Growth Mechanisms for SiC–AlN Solid Solution Crystals Prepared by Combustion Synthesis

Abstract

AlN–SiC solid solution particles with a variety of morphologies including faceted polyhedrons with or without ledges; hexagonal platelets; hexagonal columns with a hexagonal plate or a pyramidal cap; and interpenetrating cones, have been found in the combustion products of a mixture of Al, Si, and carbon black under a nitrogen pressure of 10 MPa. Combustion temperature (the growth temperature of crystals) is the most important factor controlling the morphology of crystals formed in the combustion product. When temperatures are close to the melting point of the solid solutions, a small driving force for nucleation and long distances of surface migration make nucleation on the basal plane difficult, and thus the solid solution particles tend to grow as platelets. Supersaturation is the second key factor influencing crystal growth. At relatively low temperatures, a low supersaturation at the large pores renders nucleation difficult and the solid solution particles tend to grow as platelets.

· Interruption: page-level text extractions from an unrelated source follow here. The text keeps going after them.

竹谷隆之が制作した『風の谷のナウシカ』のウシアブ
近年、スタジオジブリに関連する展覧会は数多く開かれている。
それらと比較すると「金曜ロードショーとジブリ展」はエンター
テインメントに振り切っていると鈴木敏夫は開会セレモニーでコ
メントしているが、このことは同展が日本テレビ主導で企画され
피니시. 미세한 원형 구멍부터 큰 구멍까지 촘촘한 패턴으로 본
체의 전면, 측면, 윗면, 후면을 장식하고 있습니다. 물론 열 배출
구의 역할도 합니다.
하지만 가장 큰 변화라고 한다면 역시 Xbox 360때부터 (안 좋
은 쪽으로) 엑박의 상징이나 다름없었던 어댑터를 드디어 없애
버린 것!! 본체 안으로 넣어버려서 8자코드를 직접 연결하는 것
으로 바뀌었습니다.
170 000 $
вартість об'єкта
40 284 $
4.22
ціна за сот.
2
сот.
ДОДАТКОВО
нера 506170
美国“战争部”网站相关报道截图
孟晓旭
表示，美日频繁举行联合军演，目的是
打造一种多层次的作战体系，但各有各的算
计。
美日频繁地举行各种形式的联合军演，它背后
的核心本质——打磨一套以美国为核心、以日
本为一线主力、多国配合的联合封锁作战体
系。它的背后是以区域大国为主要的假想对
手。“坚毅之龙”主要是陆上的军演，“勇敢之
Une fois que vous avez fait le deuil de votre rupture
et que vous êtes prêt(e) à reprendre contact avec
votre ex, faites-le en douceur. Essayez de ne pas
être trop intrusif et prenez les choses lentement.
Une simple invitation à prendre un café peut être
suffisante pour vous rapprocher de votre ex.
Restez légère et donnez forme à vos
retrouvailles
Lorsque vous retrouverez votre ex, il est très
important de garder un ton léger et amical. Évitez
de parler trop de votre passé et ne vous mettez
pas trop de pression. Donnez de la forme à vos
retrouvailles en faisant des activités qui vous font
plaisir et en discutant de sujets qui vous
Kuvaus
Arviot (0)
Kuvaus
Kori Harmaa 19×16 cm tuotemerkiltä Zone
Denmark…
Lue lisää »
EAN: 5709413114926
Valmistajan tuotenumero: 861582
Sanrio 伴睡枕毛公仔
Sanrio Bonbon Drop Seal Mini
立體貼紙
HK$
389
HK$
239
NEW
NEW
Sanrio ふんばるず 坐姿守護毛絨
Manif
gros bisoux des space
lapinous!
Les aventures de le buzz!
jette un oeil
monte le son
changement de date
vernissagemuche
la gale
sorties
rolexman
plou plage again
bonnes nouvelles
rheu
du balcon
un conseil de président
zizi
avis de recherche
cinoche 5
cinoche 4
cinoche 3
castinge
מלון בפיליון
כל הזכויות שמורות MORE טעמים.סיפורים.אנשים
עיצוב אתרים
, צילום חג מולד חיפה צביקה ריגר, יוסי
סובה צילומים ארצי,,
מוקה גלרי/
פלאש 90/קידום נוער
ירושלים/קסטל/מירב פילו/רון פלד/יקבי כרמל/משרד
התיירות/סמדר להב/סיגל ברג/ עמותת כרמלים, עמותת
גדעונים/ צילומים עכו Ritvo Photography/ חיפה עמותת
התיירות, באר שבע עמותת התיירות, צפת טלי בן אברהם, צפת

At relatively low temperatures and high supersaturation, a relatively high driving force for nucleation and short mean distances of surface migration promote the growth of AlN–SiC solid solutions as polyhedrons. The formation of the ledges on the polyhedral particles is attributed to the differences in the evaporation rates and the deposition rates between Al and Si. At relatively low temperatures and an intermediate supersaturation, the solid solution particles grow as prismatic columns. The formation of the prismatic columns with a hexagonal plate, or a pyramidal cap, is attributed to a sudden change of temperature during combustion. A possible growth mechanism for the AlN–SiC solid solution cones is proposed.